Knut Ramstad in RIBA Journal jury for drawing competition
Knut Ramstad was recently on the jury for RIBA Journal’s annual international drawing competition, Eye Line, having been invited following a lecture he gave at Autodesk University’s Design & Make Conference in the USA.
Knut sat as a judge along with (from the left in the picture above) Sarah Wigglesworth MBE (Architect and academic), Chia-Yi Chou (last year's winner), and Jan-Carlos Kucharek (Deputy editor, RIBA Journal). The drawing competition is now in its 12th year, and it is looking to showcase the best visual representation in both the ‘Student’ and ‘Practitioner’ categories. The winning submissions will be published in the RIBA Journal this summer.
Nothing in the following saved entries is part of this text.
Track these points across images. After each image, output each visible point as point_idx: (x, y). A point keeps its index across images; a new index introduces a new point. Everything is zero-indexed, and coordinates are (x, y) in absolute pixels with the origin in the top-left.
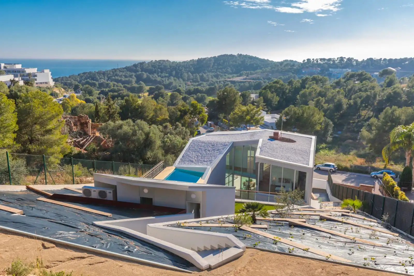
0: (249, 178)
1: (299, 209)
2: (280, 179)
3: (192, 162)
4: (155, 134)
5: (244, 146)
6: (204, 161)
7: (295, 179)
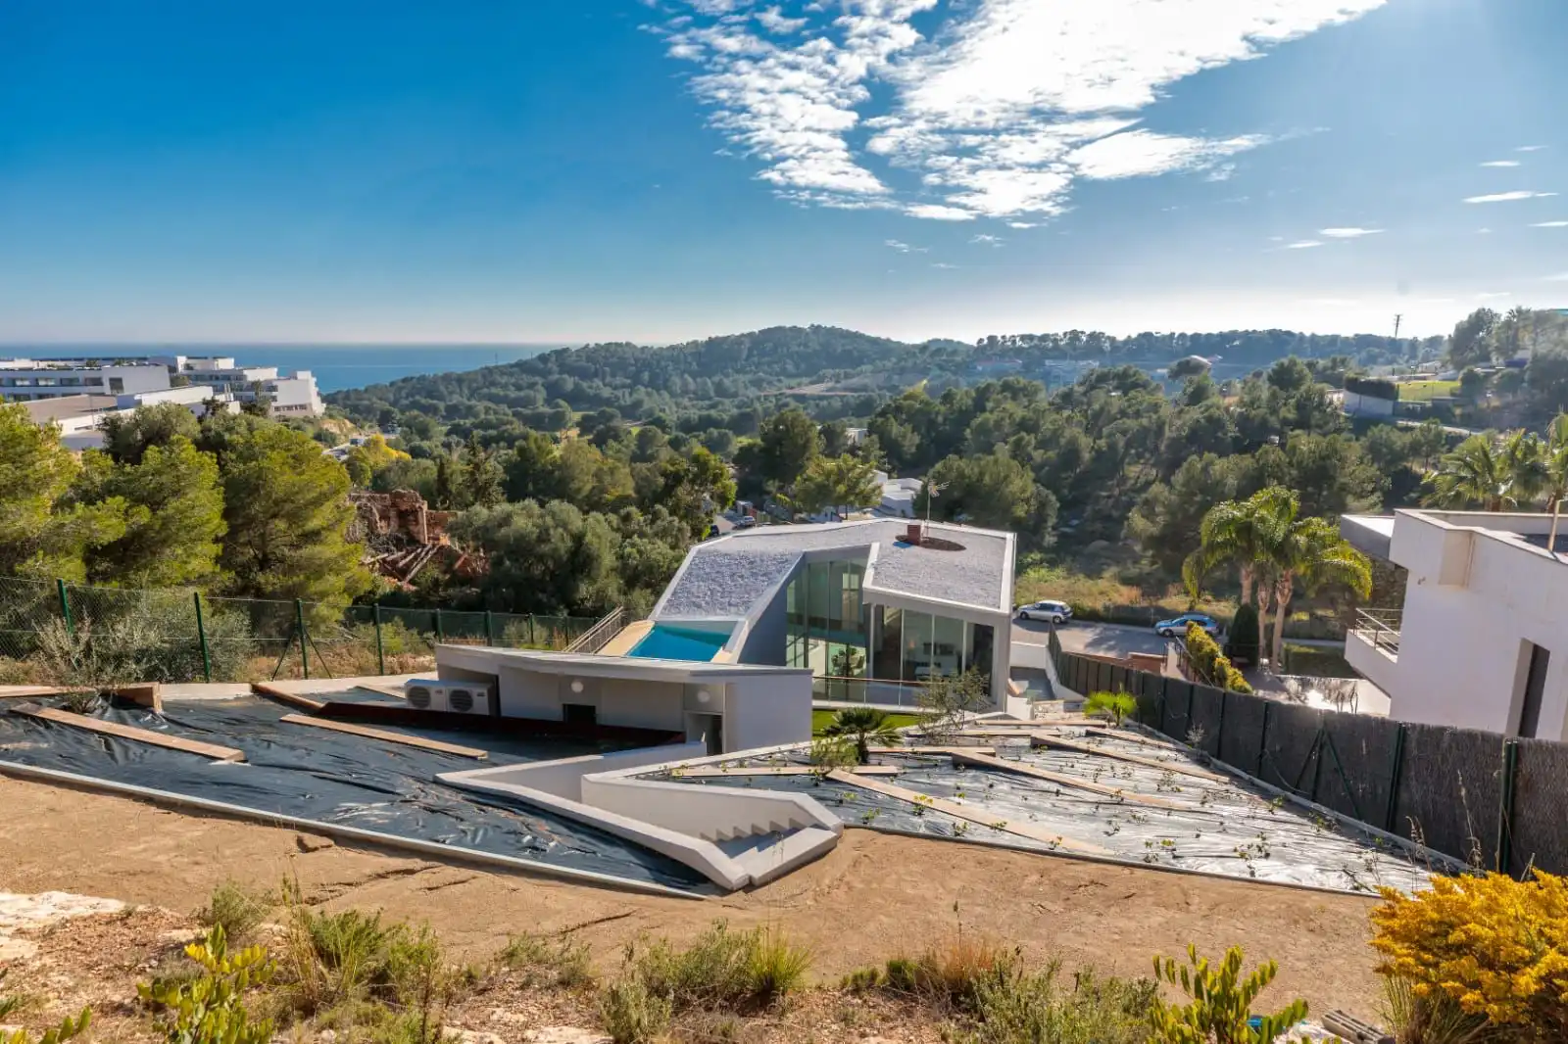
0: (848, 645)
1: (979, 722)
2: (927, 645)
3: (699, 606)
4: (599, 537)
5: (831, 563)
6: (730, 605)
7: (965, 645)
Entries for the Eye Line competition span a wide range of formats and media, from traditional pencil and ink to 3D visualizing tools and cutting-edge AI technology. Given the diverse nature of these submissions, Knut’s unique skills and expertise, particularly in assessing digital media, were considered invaluable in the judging process.
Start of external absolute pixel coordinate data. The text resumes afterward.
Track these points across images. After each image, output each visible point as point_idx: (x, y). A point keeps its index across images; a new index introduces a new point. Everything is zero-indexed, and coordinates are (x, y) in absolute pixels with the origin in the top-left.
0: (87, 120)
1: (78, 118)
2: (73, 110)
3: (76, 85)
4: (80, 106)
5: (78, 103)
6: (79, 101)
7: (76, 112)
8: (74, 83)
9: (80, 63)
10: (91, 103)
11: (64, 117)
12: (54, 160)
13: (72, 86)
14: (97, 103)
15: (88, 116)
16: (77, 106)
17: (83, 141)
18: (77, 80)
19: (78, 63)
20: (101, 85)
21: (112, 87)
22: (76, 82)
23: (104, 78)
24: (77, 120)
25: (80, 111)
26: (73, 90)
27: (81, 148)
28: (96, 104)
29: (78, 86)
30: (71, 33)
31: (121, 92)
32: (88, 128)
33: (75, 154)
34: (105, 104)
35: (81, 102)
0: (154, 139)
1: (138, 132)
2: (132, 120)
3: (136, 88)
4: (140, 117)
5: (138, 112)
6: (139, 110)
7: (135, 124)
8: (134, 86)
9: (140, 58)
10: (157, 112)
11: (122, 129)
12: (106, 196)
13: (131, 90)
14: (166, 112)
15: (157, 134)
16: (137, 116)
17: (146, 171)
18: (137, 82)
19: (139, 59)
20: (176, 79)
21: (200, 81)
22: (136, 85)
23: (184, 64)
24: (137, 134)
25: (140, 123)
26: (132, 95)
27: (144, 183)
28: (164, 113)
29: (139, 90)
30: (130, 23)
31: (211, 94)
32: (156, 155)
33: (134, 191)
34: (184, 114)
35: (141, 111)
In an interview in the RIBA Journal, Knut was asked about some of the entries:
Of collective interest were a dozen entries from the Kazan State University of Architecture and Engineering, notable for each bearing a striking visual similarity to the other, bar a digressive and skilled shortlisted submission from student Artur Akhunov. And Beirut Arab University student Sara Taleb’s DALL.E submission, although it wasn’t shortlisted, was the only one that piqued the interest of Nordic Office of Architecture director Knut Ramstad.
‘It’s a pretty complex image, cleverly constructed,’ he noted of the Soviet-style-brutalism-meets-HR-Giger AI-generated piece, Nihilism. ‘I’d love to know what the prompts were for this.’
But then Ramstad, who I’d first seen speaking knowledgably on Nordic’s use of digital tools at a tech event last year, was always going to be more drawn to examples of technical skill in the discipline. For these reasons, he heaped praise on the likes of Victor Montañez, of Buenos Aires-based Studio Cumbre, for his slick underwater world visualisations, which looked to him like stills from Guillermo del Toro’s The Shape of Water.
With images rendered in a mix of Rhino, 3ds Max, Houdini, Maya and Grasshopper, Ramstad told us we were looking at the work of a visualiser working ‘at the top of his game – this is the best example of technical achievement on display’.